* **QUOTED PASSAGE**
↓

The researchers estimate that the companion object's orbit will bring it back in front of the star in about 42 or 43 years . That means the next stellar occultation from this system won't happen until roughly 2067 or 2068.
For some of us, that feels like a very long wait. But for astronomy, 42 years is the blink of an eye. And when that next dimming event does arrive, we'll be ready. Our telescopes will be better. Our data analysis tools will be sharper. We'll know exactly where to look and what to measure.
The team is already planning ahead. They want to use the European Southern Observatory's Very Large Telescope (VLT) in Chile and the James Webb Space Telescope (JWST) to study the system in the meantime — measuring the star's temperature, chemical composition, evolutionary stage, and age .
7. Why Does This Discovery Change How We Study Planetary Formation?
At its core, this story isn't just about one dimming star. It's about a new window into how planetary systems form and evolve.
Dr. Marshall said it best: "Large ring systems are expected around massive objects, but they are very difficult to observe directly to determine their characteristics. This rare event allows us to study such a complex system in remarkable detail."
Think about what happened here. The star's own light acted as a backlight, illuminating the ring structure as it passed in front . It's like holding a piece of stained glass up to a lamp — the light reveals details you'd never see otherwise.
This gives astronomers clues about:
- How rings form around sub-stellar objects
- How dense and structured those rings can be
- How debris behaves around aging stars
- What the boundary between giant planets and brown dwarfs really looks like
Each of these questions connects to the bigger story of how solar systems — including ours — came into being.

↑

* **TASK SET**
1/ For each statement, say whether the passage on the dimming star agrees with it, answering yes or no and quoting the deciding words: (a) the next occultation from the system is expected around 2067 or 2068; (b) the team plans to use the Hubble Space Telescope to study the system in the meantime; (c) the star's light lit up the ring structure from behind.
2/ Write what comes next in the passage on the dimming star, starting after its final sentence.
The entries that follow have no connection to the text about the dimming star.

* **DATA**
↓

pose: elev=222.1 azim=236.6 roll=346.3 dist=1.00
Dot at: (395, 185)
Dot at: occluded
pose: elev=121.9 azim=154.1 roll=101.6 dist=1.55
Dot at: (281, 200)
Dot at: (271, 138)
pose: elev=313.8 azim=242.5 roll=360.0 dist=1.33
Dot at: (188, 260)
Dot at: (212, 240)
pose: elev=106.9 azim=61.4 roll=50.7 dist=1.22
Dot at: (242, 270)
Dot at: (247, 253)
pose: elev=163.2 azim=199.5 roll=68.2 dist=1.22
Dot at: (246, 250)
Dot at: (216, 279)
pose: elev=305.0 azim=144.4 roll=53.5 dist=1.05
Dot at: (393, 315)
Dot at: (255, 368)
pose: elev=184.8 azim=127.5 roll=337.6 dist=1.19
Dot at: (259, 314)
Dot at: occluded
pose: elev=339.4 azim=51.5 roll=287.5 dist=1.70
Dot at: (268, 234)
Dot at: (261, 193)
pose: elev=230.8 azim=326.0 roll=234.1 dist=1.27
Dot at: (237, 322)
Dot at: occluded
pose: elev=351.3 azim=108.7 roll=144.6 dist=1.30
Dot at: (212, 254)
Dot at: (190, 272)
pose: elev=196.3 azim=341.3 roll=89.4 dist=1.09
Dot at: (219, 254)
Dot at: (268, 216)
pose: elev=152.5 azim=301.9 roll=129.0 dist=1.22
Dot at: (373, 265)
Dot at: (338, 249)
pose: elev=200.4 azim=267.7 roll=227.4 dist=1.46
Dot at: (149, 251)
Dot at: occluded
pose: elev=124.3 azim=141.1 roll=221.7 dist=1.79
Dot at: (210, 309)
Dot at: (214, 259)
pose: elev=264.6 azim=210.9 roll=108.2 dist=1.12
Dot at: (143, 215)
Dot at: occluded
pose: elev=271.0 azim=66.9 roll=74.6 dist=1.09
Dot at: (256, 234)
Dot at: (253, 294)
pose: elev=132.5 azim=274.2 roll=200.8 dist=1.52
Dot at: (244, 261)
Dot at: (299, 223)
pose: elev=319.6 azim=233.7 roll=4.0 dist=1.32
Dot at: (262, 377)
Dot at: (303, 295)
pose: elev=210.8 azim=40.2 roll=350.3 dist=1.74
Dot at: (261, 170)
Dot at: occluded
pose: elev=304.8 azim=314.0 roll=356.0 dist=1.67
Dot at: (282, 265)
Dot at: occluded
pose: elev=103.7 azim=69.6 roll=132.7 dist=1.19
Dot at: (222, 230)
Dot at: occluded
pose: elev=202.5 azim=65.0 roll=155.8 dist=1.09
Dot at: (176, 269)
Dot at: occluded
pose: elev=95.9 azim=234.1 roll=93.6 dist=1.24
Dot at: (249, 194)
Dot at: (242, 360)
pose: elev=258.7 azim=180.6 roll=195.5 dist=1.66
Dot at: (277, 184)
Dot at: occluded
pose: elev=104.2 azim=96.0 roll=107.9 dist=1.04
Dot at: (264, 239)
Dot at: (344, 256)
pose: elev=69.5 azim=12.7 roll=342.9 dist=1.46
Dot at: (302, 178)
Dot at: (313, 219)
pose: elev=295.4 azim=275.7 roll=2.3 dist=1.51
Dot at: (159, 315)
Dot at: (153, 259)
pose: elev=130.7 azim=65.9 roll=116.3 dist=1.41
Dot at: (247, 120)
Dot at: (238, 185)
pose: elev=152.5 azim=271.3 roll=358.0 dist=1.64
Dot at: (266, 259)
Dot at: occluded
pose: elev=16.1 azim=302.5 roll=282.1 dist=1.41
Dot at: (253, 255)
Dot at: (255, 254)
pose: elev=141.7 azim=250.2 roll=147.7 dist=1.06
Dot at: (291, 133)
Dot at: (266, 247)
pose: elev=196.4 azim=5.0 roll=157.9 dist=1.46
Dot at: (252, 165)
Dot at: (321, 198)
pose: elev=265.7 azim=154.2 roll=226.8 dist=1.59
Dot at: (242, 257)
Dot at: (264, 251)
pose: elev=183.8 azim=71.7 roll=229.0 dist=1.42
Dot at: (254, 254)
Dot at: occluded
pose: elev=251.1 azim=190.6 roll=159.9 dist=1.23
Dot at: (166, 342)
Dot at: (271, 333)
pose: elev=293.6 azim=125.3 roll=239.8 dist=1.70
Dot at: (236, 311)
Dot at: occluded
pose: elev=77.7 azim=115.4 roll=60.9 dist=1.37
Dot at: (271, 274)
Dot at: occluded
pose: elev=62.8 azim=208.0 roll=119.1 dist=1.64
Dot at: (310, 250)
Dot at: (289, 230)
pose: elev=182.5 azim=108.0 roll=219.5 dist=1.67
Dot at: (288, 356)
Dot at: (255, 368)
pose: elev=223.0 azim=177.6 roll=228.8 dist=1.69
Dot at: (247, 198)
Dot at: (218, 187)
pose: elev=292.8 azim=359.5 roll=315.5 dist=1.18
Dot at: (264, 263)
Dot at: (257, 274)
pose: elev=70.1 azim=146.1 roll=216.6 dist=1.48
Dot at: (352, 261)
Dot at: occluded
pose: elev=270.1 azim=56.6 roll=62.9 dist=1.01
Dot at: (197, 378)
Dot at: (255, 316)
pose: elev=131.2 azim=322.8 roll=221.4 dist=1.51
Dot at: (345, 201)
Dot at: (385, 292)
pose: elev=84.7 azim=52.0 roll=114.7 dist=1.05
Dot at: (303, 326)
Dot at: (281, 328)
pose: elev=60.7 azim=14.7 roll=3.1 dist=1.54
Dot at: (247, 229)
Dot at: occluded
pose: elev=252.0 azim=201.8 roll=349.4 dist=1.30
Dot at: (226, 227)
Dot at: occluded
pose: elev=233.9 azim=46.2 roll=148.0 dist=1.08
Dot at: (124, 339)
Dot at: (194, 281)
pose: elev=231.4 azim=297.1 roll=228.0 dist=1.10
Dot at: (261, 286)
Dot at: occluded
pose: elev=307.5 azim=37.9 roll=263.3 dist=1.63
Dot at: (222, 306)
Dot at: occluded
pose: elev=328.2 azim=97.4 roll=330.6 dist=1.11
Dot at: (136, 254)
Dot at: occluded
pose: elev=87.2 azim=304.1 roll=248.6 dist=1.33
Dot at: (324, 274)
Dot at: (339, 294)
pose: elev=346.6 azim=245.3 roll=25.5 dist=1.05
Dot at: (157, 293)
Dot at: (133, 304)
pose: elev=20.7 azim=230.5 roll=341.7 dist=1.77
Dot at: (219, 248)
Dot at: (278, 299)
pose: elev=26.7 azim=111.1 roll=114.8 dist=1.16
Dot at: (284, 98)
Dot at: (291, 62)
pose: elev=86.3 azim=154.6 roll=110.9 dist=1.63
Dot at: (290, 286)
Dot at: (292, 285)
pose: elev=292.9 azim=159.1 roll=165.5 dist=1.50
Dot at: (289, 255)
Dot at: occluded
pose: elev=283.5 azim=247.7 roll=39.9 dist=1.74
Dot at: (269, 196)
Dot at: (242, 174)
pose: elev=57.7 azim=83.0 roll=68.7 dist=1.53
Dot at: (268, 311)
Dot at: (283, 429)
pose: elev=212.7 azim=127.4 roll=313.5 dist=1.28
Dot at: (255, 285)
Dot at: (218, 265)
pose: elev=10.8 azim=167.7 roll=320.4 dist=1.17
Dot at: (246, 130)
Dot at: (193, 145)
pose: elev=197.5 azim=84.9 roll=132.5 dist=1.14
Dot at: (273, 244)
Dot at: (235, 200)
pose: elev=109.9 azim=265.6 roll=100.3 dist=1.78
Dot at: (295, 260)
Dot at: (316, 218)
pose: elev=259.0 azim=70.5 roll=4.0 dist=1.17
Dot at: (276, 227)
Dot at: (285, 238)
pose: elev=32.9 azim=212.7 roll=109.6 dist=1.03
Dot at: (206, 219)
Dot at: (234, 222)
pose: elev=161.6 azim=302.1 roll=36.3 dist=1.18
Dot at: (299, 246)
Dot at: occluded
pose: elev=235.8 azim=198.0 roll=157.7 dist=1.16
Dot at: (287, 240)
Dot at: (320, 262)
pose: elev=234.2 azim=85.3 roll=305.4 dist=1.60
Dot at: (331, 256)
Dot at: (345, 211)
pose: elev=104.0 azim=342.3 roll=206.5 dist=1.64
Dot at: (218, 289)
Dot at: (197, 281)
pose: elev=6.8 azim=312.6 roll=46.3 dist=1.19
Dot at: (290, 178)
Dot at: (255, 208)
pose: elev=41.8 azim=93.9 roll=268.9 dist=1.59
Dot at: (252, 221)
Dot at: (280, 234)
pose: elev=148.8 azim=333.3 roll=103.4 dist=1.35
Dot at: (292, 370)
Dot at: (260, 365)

↑

* **EXERCISE ANSWERS**
1/
(a) Yes: "the next stellar occultation from this system won't happen until roughly 2067 or 2068"
(b) No: "the European Southern Observatory's Very Large Telescope (VLT) in Chile and the James Webb Space Telescope (JWST)"
(c) Yes: "The star's own light acted as a backlight, illuminating the ring structure as it passed in front"

2/
What this means for exoplanet science
We've discovered thousands of exoplanets over the past few decades, mostly through transit and radial velocity methods. But detecting ring systems around exoplanets remains extremely difficult. Events like this one are rare — they require a nearly perfect alignment between the star, the ringed object, and our line of sight from Earth .
When we do catch one, it's a goldmine of information. The shape of the dimming curve — how quickly it begins, how deep it gets, how long it lasts, how it recovers — tells us about the ring's geometry, density, opacity, and tilt.
The ASASSN-24fw event is, in that sense, a gift. A rare, exceptionally long, deeply detailed shadow show, played out over nine months on a cosmic screen 3,200 light-years wide.
8. Final Thoughts
We started with a simple question: why did a star almost vanish?
The answer took us on a journey through the lives of brown dwarfs, the physics of ring systems, the debris fields of ancient stars, and the quiet companionship of a red dwarf hiding in the background. What began as a puzzling data point turned into one of the most detailed studies of an exoplanetary ring system ever conducted.
And there's a lesson tucked inside this story — one we believe in deeply here at FreeAstroScience. The universe rewards curiosity. The team led by Dr. Sarang Shah didn't just see a dip in a light curve and move on. They asked why. They modeled, they tested, they looked closer. And they found something extraordinary .
That's the spirit we try to carry here at FreeAstroScience.com — the idea that complex scientific ideas can be explained in simple, human terms. We believe education should never be locked behind jargon or paywalls. We write these articles specifically for you — curious minds who refuse to stop asking questions.
Because, as Francisco Goya reminded us centuries ago, the sleep of reason breeds monsters. Keeping our minds active, awake, and wondering — that's how we fight back against ignorance and indifference.
The star ASASSN-24fw will dim again around 2067. We'll be here. We hope you will, too.
Until then, keep looking up. And come back to FreeAstroScience.com whenever your curiosity needs a home.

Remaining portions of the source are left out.